La speranza di vedere Anna a cena mi fa trascorrere velocemente l’intensa giornata lavorativa. Dopo il servizio del pranzo ho poco più di un’ora di pausa. Così mi reco su una piccola spiaggia vicino al ristorante. La chiamano “Caletta degli innamorati”.
Sergio il barcaiolo mi saluta con la mano. Si avvicina.

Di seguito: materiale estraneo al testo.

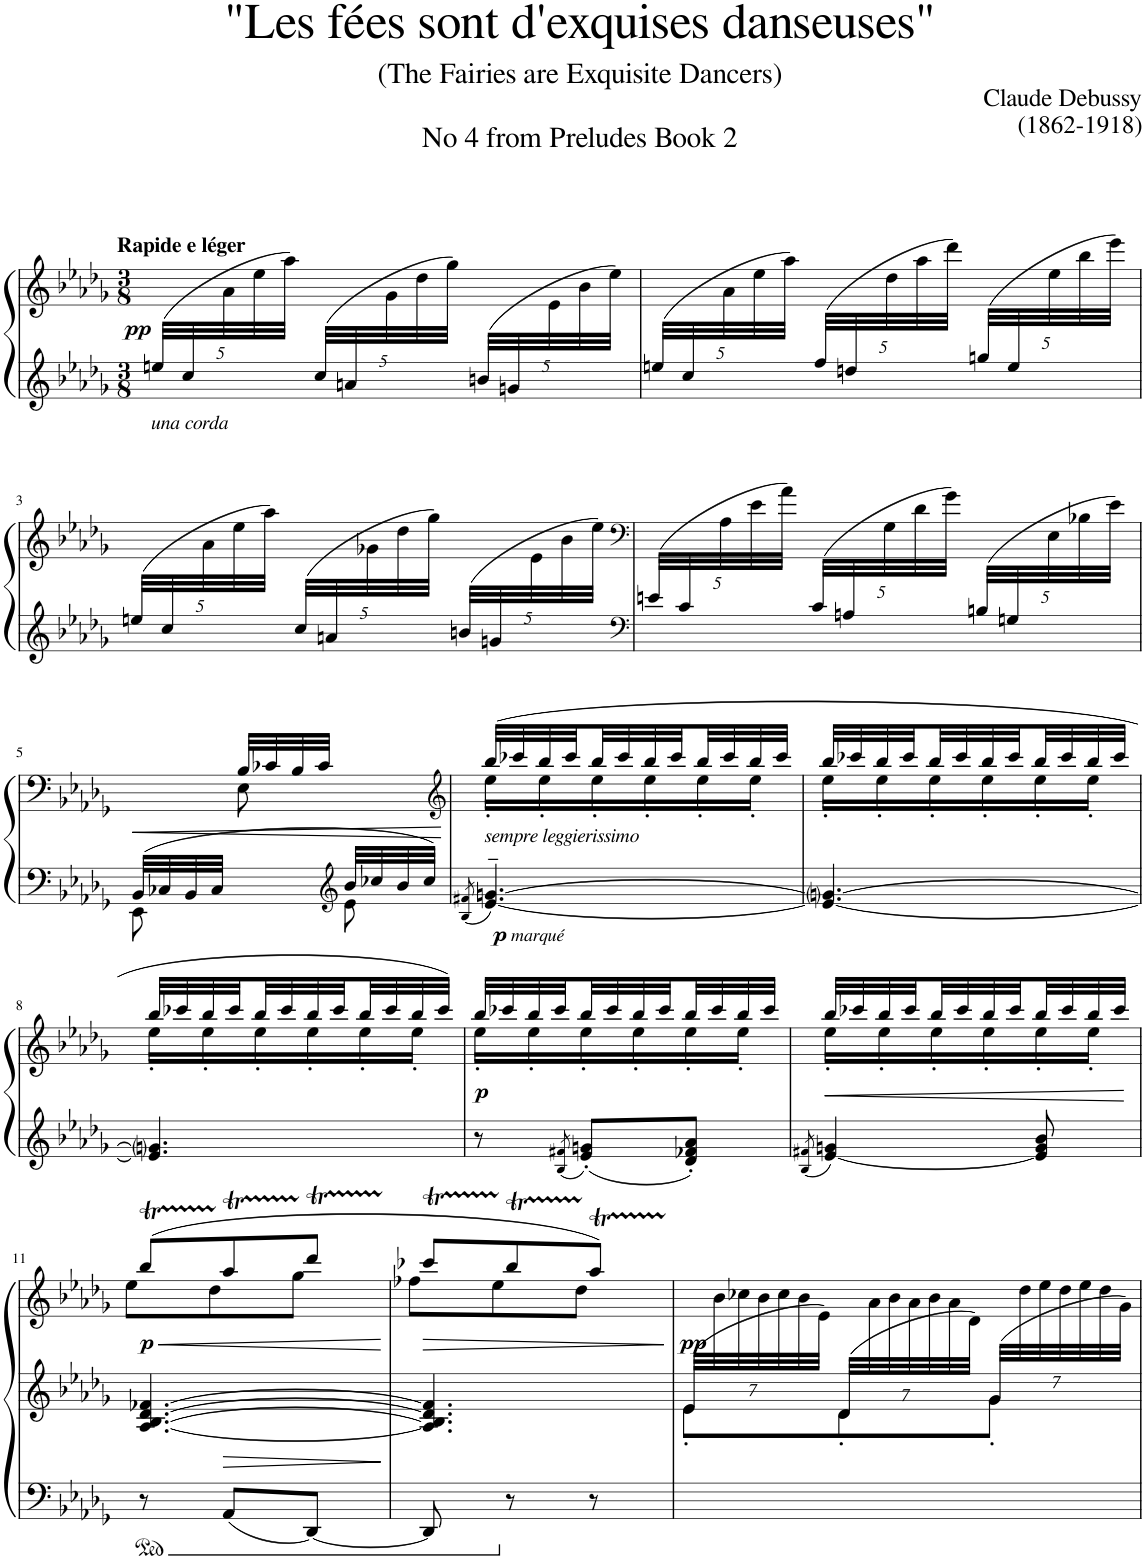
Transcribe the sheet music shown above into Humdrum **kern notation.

**kern	**kern	**kern	**dynam
*part1	*part1	*part1	*part1
*staff3	*staff2	*staff1	*staff1/2/3
*I"Grand Piano	*	*	*
*I'Pno.	*	*	*
*stria5	*	*	*
*clefF4	*clefG2	*clefG2	*
*k[b-e-a-d-g-]	*k[b-e-a-d-g-]	*k[b-e-a-d-g-]	*
*M3/8	*M3/8	*M3/8	*
*	*Xbrackettup	*	*
=1	=1	=1	=1
*	*	*^	*
!	!	!LO:TX:a:B:t=Rapide e léger	!	!
!	!LO:TX:b:i:t=una corda	!	!	!
!	!	!	!	!LO:DY:a=2
4.ryy	(40een/LLL	4.ryy	20ryy	pp
.	40cc/	.	.	.
.	20.ryy	.	40a-\	.
.	.	.	40ee-\	.
.	.	.	40aa-\JJJ)	.
.	(40cc/LLL	.	20ryy	.
.	40an/	.	.	.
.	20.ryy	.	40g-\	.
.	.	.	40dd-\	.
.	.	.	40gg-\JJJ)	.
.	(40bn/LLL	.	20ryy	.
.	40gn/	.	.	.
.	20.ryy	.	40e-\	.
.	.	.	40b-\	.
.	.	.	40ee-\JJJ)	.
=2	=2	=2	=2	=2
4.ryy	(40een/LLL	4.ryy	20ryy	.
.	40cc/	.	.	.
.	20.ryy	.	40a-\	.
.	.	.	40ee-\	.
.	.	.	40aa-\JJJ)	.
.	(40ff/LLL	.	20ryy	.
.	40ddn/	.	.	.
.	20.ryy	.	40dd-\	.
.	.	.	40aa-\	.
.	.	.	40ddd-\JJJ)	.
.	(40ggn/LLL	.	20ryy	.
.	40ee/	.	.	.
.	20.ryy	.	40ee-\	.
.	.	.	40bb-\	.
.	.	.	40eee-\JJJ)	.
!!LO:LB:g=z	!!
=3	=3	=3	=3	=3
4.ryy	(40een/LLL	4.ryy	20ryy	.
.	40cc/	.	.	.
.	20.ryy	.	40a-\	.
.	.	.	40ee-\	.
.	.	.	40aa-\JJJ)	.
.	(40cc/LLL	.	20ryy	.
.	40an/	.	.	.
.	20.ryy	.	40g-X\	.
.	.	.	40dd-\	.
.	.	.	40gg-\JJJ)	.
.	(40bn/LLL	.	20ryy	.
.	40gn/	.	.	.
.	20.ryy	.	40e-\	.
.	.	.	40b-\	.
.	.	.	40ee-\JJJ)	.
=4	=4	=4	=4	=4
*	*clefF4	*clefF4	*	*
4.ryy	(40en/LLL	4.ryy	20ryy	.
.	40c/	.	.	.
.	20.ryy	.	40A-\	.
.	.	.	40e-\	.
.	.	.	40a-\JJJ)	.
.	(40c/LLL	.	20ryy	.
.	40An/	.	.	.
.	20.ryy	.	40G-\	.
.	.	.	40d-\	.
.	.	.	40g-\JJJ)	.
.	(40Bn/LLL	.	20ryy	.
.	40Gn/	.	.	.
.	20.ryy	.	40E-\	.
.	.	.	40B-X\	.
.	.	.	40e-\JJJ)	.
!!LO:LB:g=z	!!
=5	=5	=5	=5	=5
*	*^	*	*	*
4.ryy	32BB-/LLL	8EE-\	8ryy	8ryy	.
.	32C-X/	.	.	.	.
.	32BB-/	.	.	.	.
.	32C-/JJJ	.	.	.	.
.	8ryy	8ryy	32B-/LLL	8E-\	.
.	.	.	32c-X/	.	.
.	.	.	32B-/	.	.
.	.	.	32c-/JJJ	.	.
*	*clefG2	*	*	*	*
.	32b-/LLL	8e-\	8ryy	8ryy	.
.	32cc-X/	.	.	.	.
.	32b-/	.	.	.	.
.	32cc-/JJJ	.	.	.	.
*	*v	*v	*	*	*
=6	=6	=6	=6	=6
.	8qB-/ 8qf#X/	.	.	.
*	*	*clefG2	*	*
!	!	!LO:TX:b:i:t=sempre leggierissimo	!	!
!	!	!	!	!LO:DY:b=2
!	!	!	!	!LO:DY:n=1:b=2
4.ryy	[4.e-/~> [4.gn/~>	(32bb-/LLL	16ee-'\LL	p other-dynamics
.	.	32ccc-X/	.	.
.	.	32bb-/	16ee-'\	.
.	.	32ccc-/JJ	.	.
.	.	32bb-/LL	16ee-'\	.
.	.	32ccc-/	.	.
.	.	32bb-/	16ee-'\	.
.	.	32ccc-/JJ	.	.
.	.	32bb-/LL	16ee-'\	.
.	.	32ccc-/	.	.
.	.	32bb-/	16ee-'\JJ	.
.	.	32ccc-/JJJ	.	.
=7	=7	=7	=7	=7
4.ryy	4.e-/_ 4.gni/_	32bb-/LLL	16ee-'\LL	.
.	.	32ccc-X/	.	.
.	.	32bb-/	16ee-'\	.
.	.	32ccc-/JJ	.	.
.	.	32bb-/LL	16ee-'\	.
.	.	32ccc-/	.	.
.	.	32bb-/	16ee-'\	.
.	.	32ccc-/JJ	.	.
.	.	32bb-/LL	16ee-'\	.
.	.	32ccc-/	.	.
.	.	32bb-/	16ee-'\JJ	.
.	.	32ccc-/JJJ	.	.
!!LO:LB:g=z	!!
=8	=8	=8	=8	=8
4.ryy	4.e-/] 4.gni/]	32bb-/LLL	16ee-'\LL	.
.	.	32ccc-X/	.	.
.	.	32bb-/	16ee-'\	.
.	.	32ccc-/JJ	.	.
.	.	32bb-/LL	16ee-'\	.
.	.	32ccc-/	.	.
.	.	32bb-/	16ee-'\	.
.	.	32ccc-/JJ	.	.
.	.	32bb-/LL	16ee-'\	.
.	.	32ccc-/	.	.
.	.	32bb-/	16ee-'\JJ	.
.	.	32ccc-/JJJ)	.	.
=9	=9	=9	=9	=9
!	!	!	!	!LO:DY:b
4.ryy	8r	32bb-/LLL	16ee-'\LL	p
.	.	32ccc-X/	.	.
.	.	32bb-/	16ee-'\	.
.	.	32ccc-/JJ	.	.
.	8qB-/ 8qf#X/	.	.	.
.	8e-/' 8gn/'L	32bb-/LL	16ee-'\	.
.	.	32ccc-/	.	.
.	.	32bb-/	16ee-'\	.
.	.	32ccc-/JJ	.	.
.	8d-/' 8f-X/' 8a-/'J	32bb-/LL	16ee-'\	.
.	.	32ccc-/	.	.
.	.	32bb-/	16ee-'\JJ	.
.	.	32ccc-/JJJ	.	.
=10	=10	=10	=10	=10
.	8qB-/ 8qf#X/	.	.	.
!	!	!	!	!LO:HP:b
4.ryy	[4e-/ 4gn/	32bb-/LLL	16ee-'\LL	<
.	.	32ccc-X/	.	.
.	.	32bb-/	16ee-'\	.
.	.	32ccc-/JJ	.	.
.	.	32bb-/LL	16ee-'\	.
.	.	32ccc-/	.	.
.	.	32bb-/	16ee-'\	.
.	.	32ccc-/JJ	.	.
.	8e-/] 8g/ 8b-/	32bb-/LL	16ee-'\	.
.	.	32ccc-/	.	.
.	.	32bb-/	16ee-'\JJ	.
.	.	32ccc-/JJJ	.	[
*	*	*v	*v	*
!!LO:LB:g=z
=11	=11	=11	=11
!	!	!	!LO:HP:b
*	*	*^	*
*	*	*	*^	*
!	!	!	!	!	!LO:DY:n=1:b
*	*	*tremolo	*	*	*
8r	[4.A-/ [4.B-/ [4.d-/ [4.f-X/	(8bb-T/L	(8ee-\L	((>64bb-!LLLL	< p
.	.	.	.	64ccc-X!)	.
.	.	.	.	64bb-!	.
.	.	.	.	64ccc-X!)	.
.	.	.	.	64bb-!	.
.	.	.	.	64ccc-X!)	.
.	.	.	.	64bb-!	.
.	.	.	.	64ccc-X!)JJJJ	.
8AA-/L	.	8aa-T/	8dd-\	(64aa-!LLLL	.
.	.	.	.	64bb-!)	.
.	.	.	.	64aa-!	.
.	.	.	.	64bb-!)	.
.	.	.	.	64aa-!	.
.	.	.	.	64bb-!)	.
.	.	.	.	64aa-!	.
.	.	.	.	64bb-!)JJJJ	.
[8DD-/J	.	8ddd-T/J	8gg-\J	(64ddd-!LLLL	.
.	.	.	.	64eee-!)	.
.	.	.	.	64ddd-!	.
.	.	.	.	64eee-!)	.
.	.	.	.	64ddd-!	.
.	.	.	.	64eee-!)	.
.	.	.	.	64ddd-!	.
.	.	.	.	64eee-!)JJJJ	.
*	*	*v	*v	*v	*
.	.	.	[
=12	=12	=12	=12
!	!	!	!LO:HP:b
*	*	*^	*
*	*	*	*^	*
8DD-/]	4.A-/] 4.B-/] 4.d-/] 4.f-/]	8ccc-XT/L	8ff-X\L	(64ccc-!LLLL	>
.	.	.	.	64ddd-!)	.
.	.	.	.	64ccc-!	.
.	.	.	.	64ddd-!)	.
.	.	.	.	64ccc-!	.
.	.	.	.	64ddd-!)	.
.	.	.	.	64ccc-!	.
.	.	.	.	64ddd-!)JJJJ	.
8r	.	8bb-T/	8ee-\	(64bb-!LLLL	.
.	.	.	.	64ccc-!)	.
.	.	.	.	64bb-!	.
.	.	.	.	64ccc-!)	.
.	.	.	.	64bb-!	.
.	.	.	.	64ccc-!)	.
.	.	.	.	64bb-!	.
.	.	.	.	64ccc-!)JJJJ	.
8r	.	8aa-T/J)	8dd-\J)	(64aa-!LLLL	.
.	.	.	.	64bb-!))	.
.	.	.	.	64aa-!	.
.	.	.	.	64bb-!))	.
.	.	.	.	64aa-!	.
.	.	.	.	64bb-!))	.
.	.	.	.	64aa-!	.
.	.	.	.	64bb-!))JJJJ	.
*	*	*Xtremolo	*	*	*
*	*	*v	*v	*v	*
.	.	.	]
=13	=13	=13	=13
*	*^	*	*
!	!	!	!	!LO:DY:b
4.ryy	(56e-/LLL	8e-'<\L	56ryy	pp
.	.	.	.	.
.	14.ryy	.	56b-\	.
.	.	.	.	.
.	.	.	56cc-X\	.
.	.	.	.	.
.	.	.	56b-\	.
.	.	.	56cc-\	.
.	.	.	56b-\	.
.	.	.	56e-\JJJ)	.
.	(56d-/LLL	8d-'<\	56ryy	.
.	14.ryy	.	56a-\	.
.	.	.	56b-\	.
.	.	.	56a-\	.
.	.	.	56b-\	.
.	.	.	56a-\	.
.	.	.	56d-\JJJ)	.
.	(56g-/LLL	8g-'<\J	56ryy	.
.	14.ryy	.	56dd-\	.
.	.	.	56ee-\	.
.	.	.	56dd-\	.
.	.	.	56ee-\	.
.	.	.	56dd-\	.
.	.	.	56g-\JJJ)	.
*	*v	*v	*	*
=	=	=	=
*-	*-	*-	*-
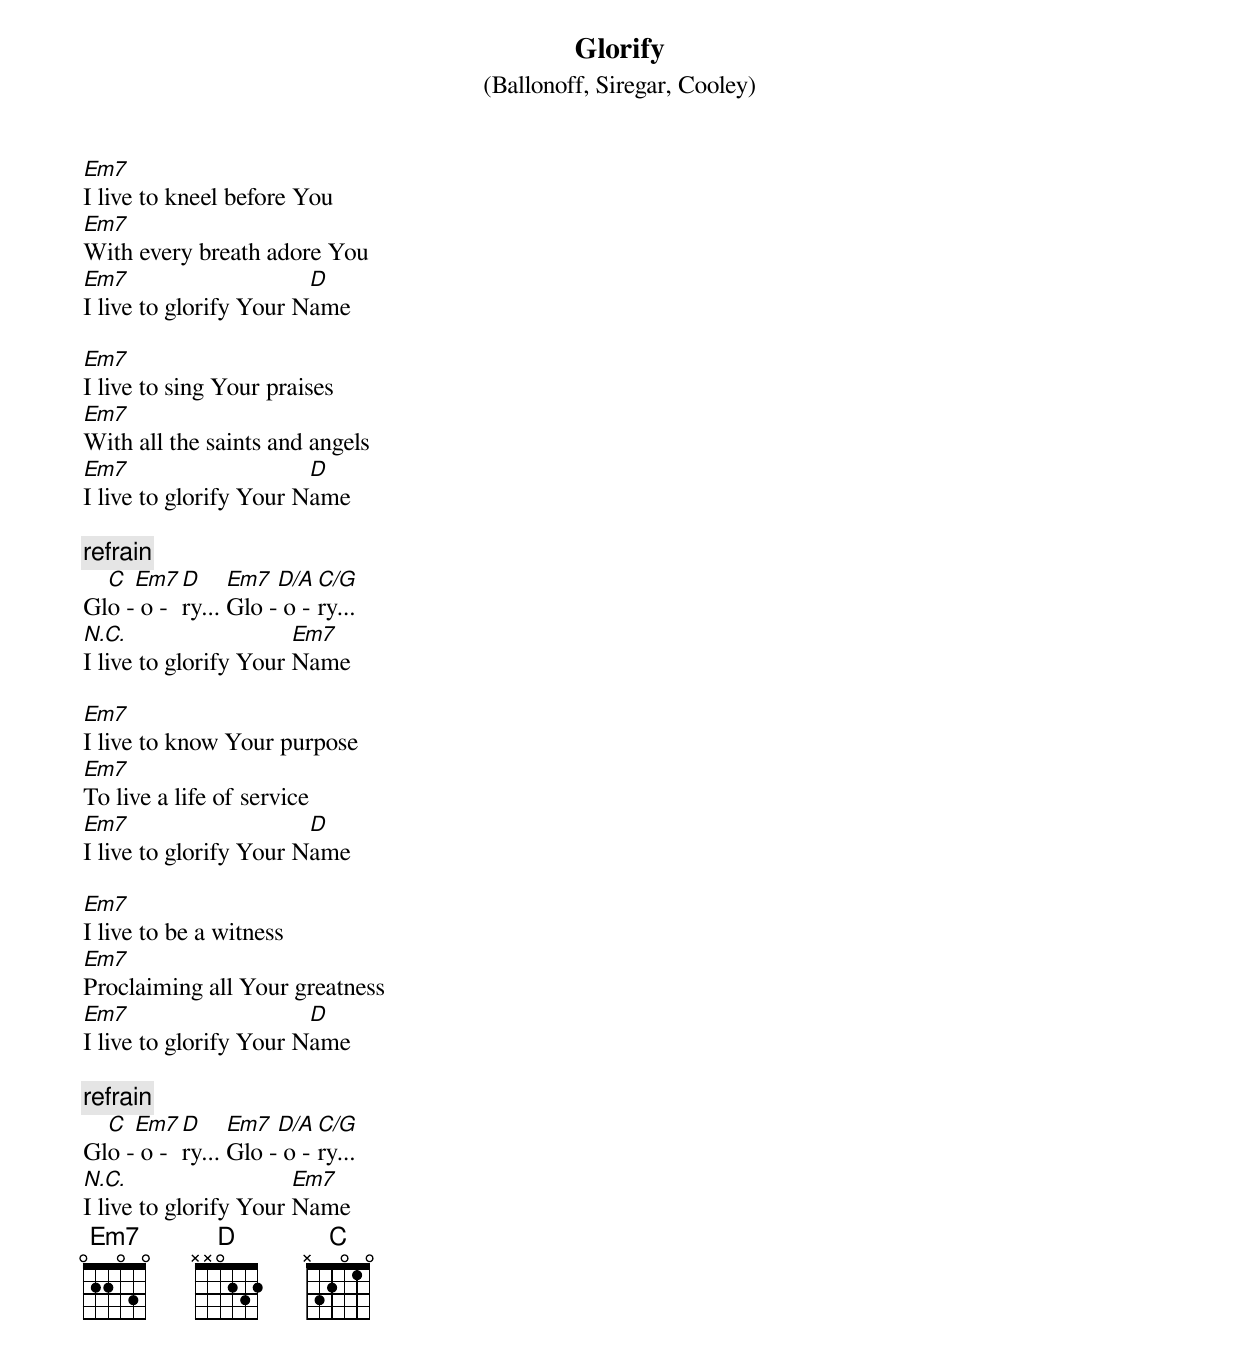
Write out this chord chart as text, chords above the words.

Glorify
(Ballonoff, Siregar, Cooley)

Em7
I live to kneel before You
Em7
With every breath adore You
Em7                     D
I live to glorify Your Name

Em7
I live to sing Your praises
Em7
With all the saints and angels
Em7                     D
I live to glorify Your Name

[refrain]
  C  Em7  D     Em7  D/A  C/G
Glo - o - ry... Glo - o - ry...
N.C.                   Em7
I live to glorify Your Name

Em7
I live to know Your purpose
Em7
To live a life of service
Em7                     D
I live to glorify Your Name

Em7
I live to be a witness
Em7
Proclaiming all Your greatness
Em7                     D
I live to glorify Your Name

[refrain]
  C  Em7  D     Em7  D/A  C/G
Glo - o - ry... Glo - o - ry...
N.C.                   Em7
I live to glorify Your Name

‹‹Sei venuto a rilassarti un po’?››
‹‹Sì,›› dico.
‹‹E allora vieni con me! Ti faccio fare un giro sulla barca.››
Sergio il barcaiolo è una delle persone più anziane del paese. Quando era giovane portava i turisti a fare gite lungo il lato roccioso della costa, fin dentro le insenature e le grotte. Il suo mestiere ormai è troppo antico anche per il nostro paese e così sul suo volto rugoso e abbronzato si scopre tutta la stanchezza di una vita dimenticata, e il suo sguardo è quello di chi non attende più nulla. I suoi occhi languidi gli donano un’espressione malinconica, tipica dei personaggi dei film che proietta don Piero. Vorrei essere un regista e lasciare sospeso sullo schermo il dettaglio dei suoi occhi per almeno trenta secondi. Un tempo lunghissimo per un dettaglio: solo un grande regista avrebbe il coraggio di farlo. Rema con disinvoltura Sergio. E quando la figura del faro sopra la caletta si scorge per intero, con tutta la sua scalinata per raggiungerlo dalla spiaggia, smorza l’acqua con i remi e li tira entrambi a bordo. Ascolto l’unico rumore presente: il vento che smuove le acque facendoci ondeggiare. Come posso lasciarmi ammaliare da quello stesso mare che si è portato via mio padre? Eppure il mare ha questo potere: affascina nonostante lo si odi e stuzzica nonostante faccia paura.
Mi passa i remi: ‹‹Vediamo se sei buono per lavorare a mare.›› Le mie braccia si allungano. I muscoli si irrigidiscono. Tutti quanti. Alcuni non sapevo neanche di averli. È una contrazione. Mi manca la grazia. Il mio corpo non si muove tutto insieme. Non sono fluido e la barca avanza a scatti.
‹‹Siete una cosa sola. Non due! La barca ha bisogno di un cuore: e quello sei tu,›› mi dice Sergio. Le mie mani non hanno i calli come le sue o come quelle di Nico. Le sento sanguinare e scopro che il mestiere del remare è una fatica nuova, dolorosa.